Для меня стало неожиданностью, с какой непосредственностью Элиса рассказала об ужасной гибели своей матери. А потом просто положила в рот второе печенье и начала болтать о чем-то совсем другом. Но, конечно, когда это произошло, она была еще совсем маленькой. Так что, наверно, не стоит ожидать, что она сильно горюет.

– Бутылки! – напоминает Гисли, наполняя свою кружку.

– Да, – отзываюсь я, встаю, пока он садится, и открываю дверь в подвал.

Каменная лестница в подвал такая узкая, что между стенами даже нельзя расставить руки во всю длину. На одной стене висят на крючках рабочие робы, пахнущие смазочным маслом и сыростью.

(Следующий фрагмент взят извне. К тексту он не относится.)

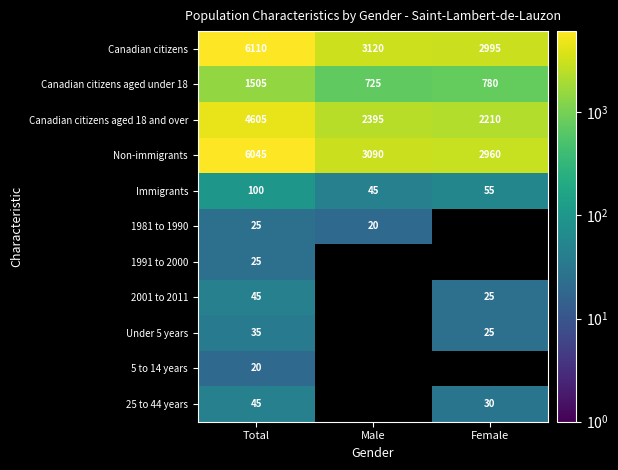

What is the difference between the highest and lowest values at Total?

6090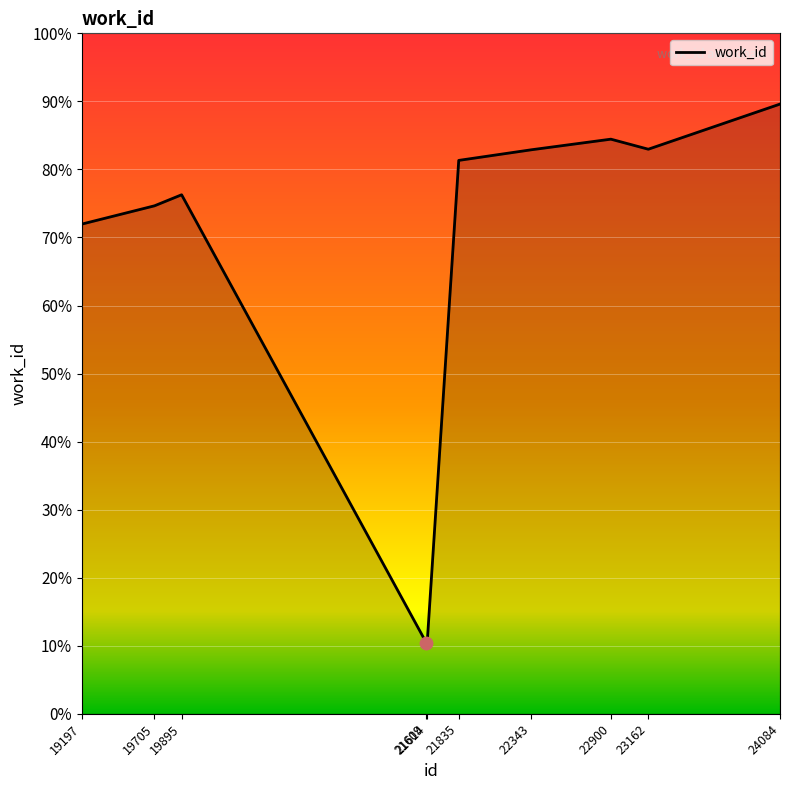

Does the chart have visible grid lines?

Yes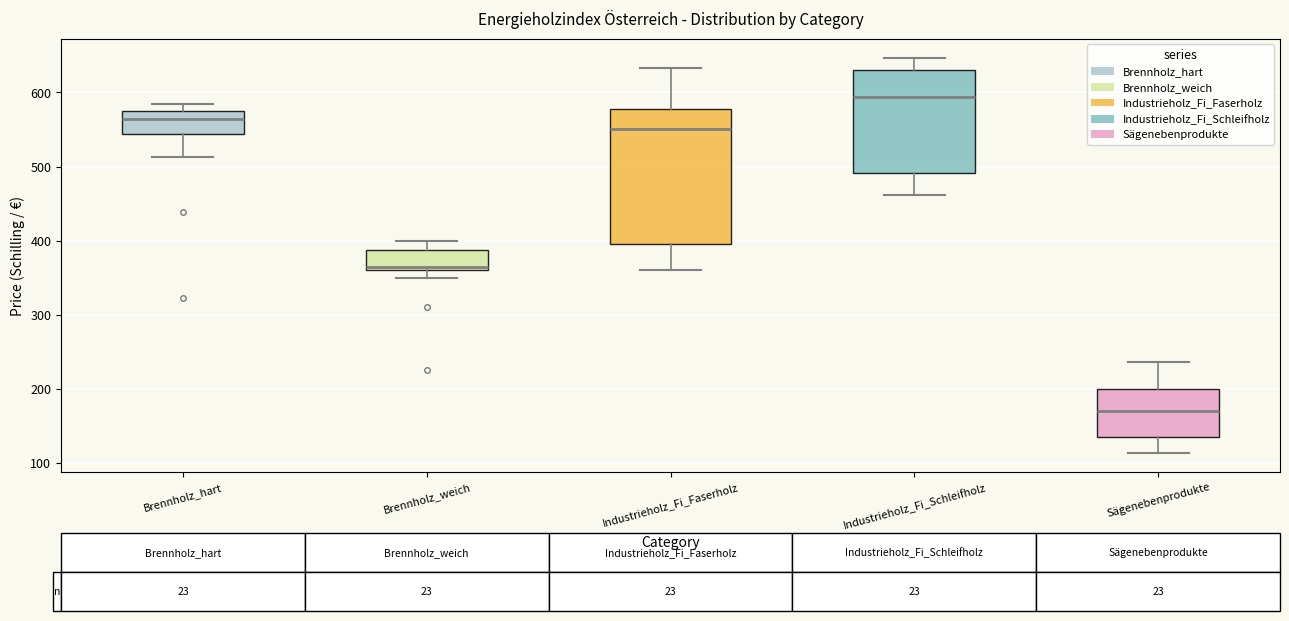

Which box's median line is the lowest?

Sägenebenprodukte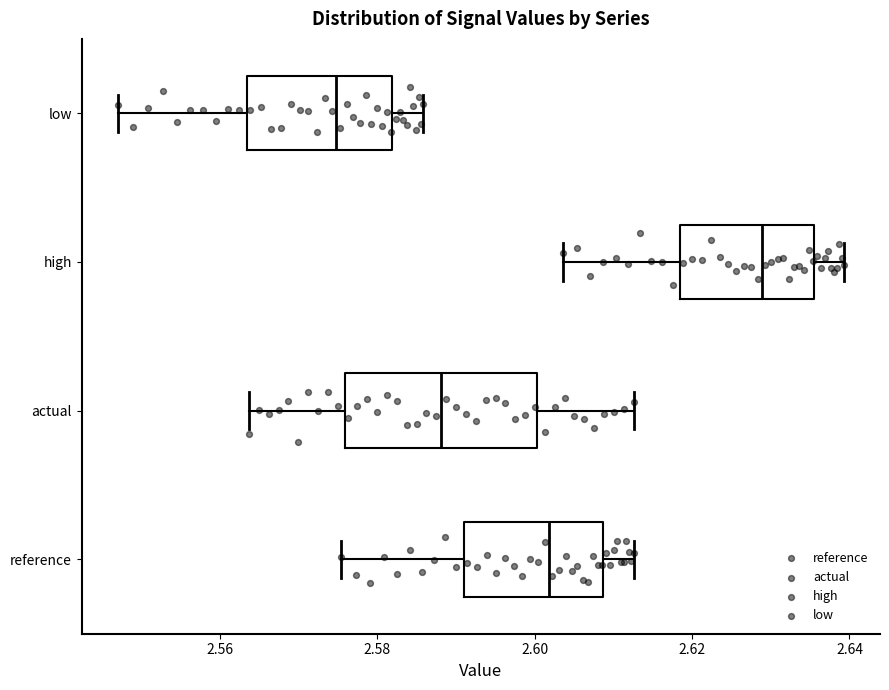

Reading bottom to top, read every box against the x-axis: the position of its median line, the range the box covers, and the ends of its whiskers. The values are not printed on the chart, so give them approximately, as read against the axis.

reference: median 2.602, box 2.592 to 2.608, whiskers 2.576 to 2.612
actual: median 2.588, box 2.576 to 2.600, whiskers 2.564 to 2.612
high: median 2.628, box 2.618 to 2.636, whiskers 2.604 to 2.640
low: median 2.574, box 2.564 to 2.582, whiskers 2.548 to 2.586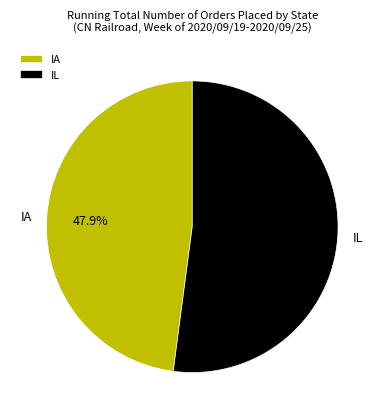

To the nearest percent, what is the average slice percentage?

50%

Я нажимаю выключатель на верху лестницы. Лампочка несколько раз мигает, а потом разгорается по-нормальному, и подвальное помещение озаряется желтым светом. Там в углу большой морозильник, стеллажи с разными предметами, полки для винных бутылок и забытые чемоданы. Пакеты с одеждой, которую постояльцы оставили на полу; на стеллаже – даже целых два планшета и несколько пар наушников, а также корзинка с драгоценностями. Судя по всему, некоторые люди не замечают, что забыли какую-то вещь, и не пытаются ее вернуть, даже если она дорогая.

Едва я спускаюсь по лестнице, меня встречает запах сырости и земли. Я беру корзину для белья и начинаю в нее укладывать винные бутылки. Услышав за собой звук, я вздрагиваю.

– Боже мой, ну и испугалась же я! – произношу, увидев, что на лестнице стоит Гисли.

Он не обращает на это внимания, бурчит что-то и начинает сдвигать вещи на одной из полок. Я продолжаю заниматься вином и кладу в корзину еще пару бутылок.

Не знаю почему, но когда мы оказались в подвале вдвоем, атмосфера сразу же стала какая-то напряженная. Мне и до этого было не по себе, но сейчас я вдруг ощутила, что пора скорее бежать отсюда.

Гисли мне не нравится – хотя я и не могу в этом признаться, не испытав угрызений совести. Он мне ничего не сделал. Мне бы пожалеть его: ведь у него дочь погибла… Мне бы восхититься, как они с Эддой после всего этого взяли внучку к себе и воспитали… Но в его взгляде и его присутствии есть что-то неприятное.

Я поднимаю корзину; бутылки звенят. Гисли, кажется, нашел, что искал: он держит старинный на вид бинокль и разглядывает. Когда я прохожу мимо него, он останавливает меня, схватив за плечо.

Хватка у него крепкая, рука тяжелая. Он стоит ко мне так близко, что я чувствую запах его дыхания, когда он произносит:

– И крепкого захвати.

– Крепкого?

– «Хендрик». Или «Бомбей».

Я соображаю, что он напоминает мне насчет джина, и киваю. Он не отпускает мое плечо, пока я не делаю шаг назад. Быстро окидываю полки взглядом, пытаясь отыскать нужную бутылку.

– Они в морозильнике, – подсказывает Гисли.

Он откладывает бинокль и открывает морозильник. Тянется за бутылками, затем поднимает их и отряхивает от инея.

– Наверняка они крепкого захотят, – произносит он, не глядя на меня. – Наверху должно быть много виски, но проверь, есть ли какой-нибудь коктейль.

Я киваю, и Гисли поднимается по лестнице. Когда он уходит, мне становится легче, и я нахожу, что искала. Этот подвал мне ужасно не нравится, и я тороплюсь.

Вдруг лампочка гаснет, и я остаюсь в кромешной темноте. В тот же миг я слышу, как дверь подвала с громким грохотом захлопывается.

Я совсем не рада, что оказалась здесь заперта. Пульс отдается в ушах. Я стою как громом пораженная не могу двинуться, не решаюсь позвать на помощь. Я развожу руки в стороны, двигаюсь вслепую и нащупываю перед собой деревянные полки. Начинаю продвигаться вбок, но останавливаюсь, услышав шум. Тихое царапанье где-то поблизости. Мышь.